What goes on in the extension is that finders are bound to the association just as if they were sent to it as in the earlier example. The advantage is they make things easy to read and write, and can encapsulate more business logic into the queries too.

The documentation for extensions provides a nice way to reuse code. Put the extension definition into a module then bind it with this syntax:

has_many :books, :through => :contributions,
                 :extend => BooksExtension

Here is a trick for using more than one extension module for an association:

has_many :books, :through => :contributions do
  include BooksExtension
  include ContributionsExtension

I didn't see that documented anywhere, but I figured it was worth trying and the experiment worked great. And if you're wondering where to put the extension modules, they do just fine in the lib directory.

That's it for association extensions today. Tomorrow (I hope) I'll show how to do a 3-way join and really put extensions through their paces.

13 commentsassociations, rails

  1. Richard Piacentini2006-03-04 12:08:06


    there's a little error here:

    find(:all, :conditions => ["contributions.role = '?'", role])

    as you are using a placeholder dont' put quotes around ?, just use:

    find(:all, :conditions => ["contributions.role = ?", role])

  2. Josh Susser2006-03-04 13:05:30

    Oops! I really need to test my example code better.

  3. Morten2006-03-23 07:17:44

    Would it be possible to have role point to a Role model instead?

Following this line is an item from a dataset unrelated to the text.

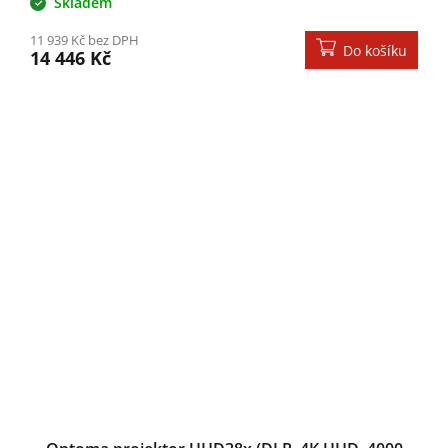
Skladem
11 939 Kč bez DPH
Do košíku
14 446 Kč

Ie. use role_id :integer rather than :string.

  4. Josh Susser2006-03-23 13:57:32

    @Morten: Yes, in fact I took just that approach initially. I was going to describe how to do that in Part 3 of this writeup, but I haven't managed to get it written up yet. I'll try to do that soon, but the short answer is yes it's not too hard to do.

  5. Lawrence2006-03-26 16:16:17

    maybe a little stupid of a question but is is at all possible to merge the through table results with that of one of the two tables you link from. i.e. i want to in your example have it spit back at me the role as well as the contributer data


  6. Josh Susser2006-03-26 16:28:34

    @Lawrence: You should be able to do that with a :select option. Something like:

    :select => "contributors.*, contributions.role"

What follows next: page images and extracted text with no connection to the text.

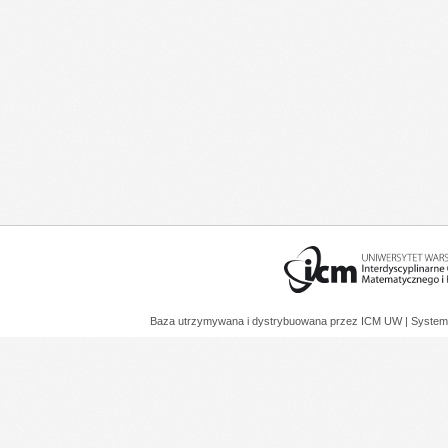
Baza utrzymywana i dystrybuowana przez
ICM UW
| System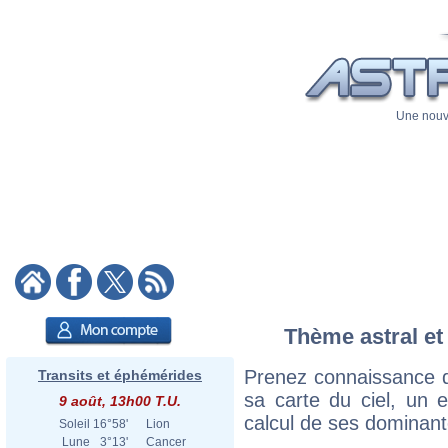
Une nouve
Thème astral et
Prenez connaissance d
Transits et éphémérides
sa carte du ciel, un ex
9 août, 13h00 T.U.
calcul de ses dominant
Soleil
16°58'
Lion
Lune
3°13'
Cancer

    You can add that to an association or to a finder on that association.

  7. Lawrence2006-03-26 17:10:13

    fantastic. been trying to get that work all night. thanks very much

  8. Henrik N2006-03-28 14:03:51

    Great article. I think you can actually drop the return [] unless role line as find() seems to handle nil and false values fine - it simply returns an empty array.

  9. Henrik N2006-03-28 14:13:27

    Oh, and something you didn't mention - one doesn't have to use :through with association extensions,

    has_many :things do

    works fine.

  10. Josh Susser2006-03-28 14:48:27

    @Henrik: Right, both good points. I used the trivial reject when role is nil to avoid hitting the database as I was assuming contributions would never have a NULL role, but if you wanted to find something where a value was NULL, ActiveRecord will do the right thing for a nil parameter. And yes, association extensions work on all associations - I just didn't notice them myself until I started looking more closely at the 1.1 features and :through.

  11. Bruce2006-04-04 08:28:45

    Thanks for this.

    FWIW, I'm looking forward to the discussion of using a full role model. I'm struggling a bit with my own example of this, where I need to not only be able to separately track different roles (author, editor, translator, publisher), but also need to ensure that the first two (at least) acts_as_list. So I need to be able to do book.authors.first and such.

  12. Henrik N2006-04-28 16:37:10

    So what happened to the next part with the three-way join? :)

  13. Josh Susser2006-04-29 17:19:36

    @Henrik: Perhaps I need to remove that last para in the post. In trying to sort out the approach I was going to take I realized it wasn't as useful as I'd hoped. I'm working on another approach, but it depends on a ticket that is still unresolved. I'll post something as soon as I get it sorted out, which I hope will be soon.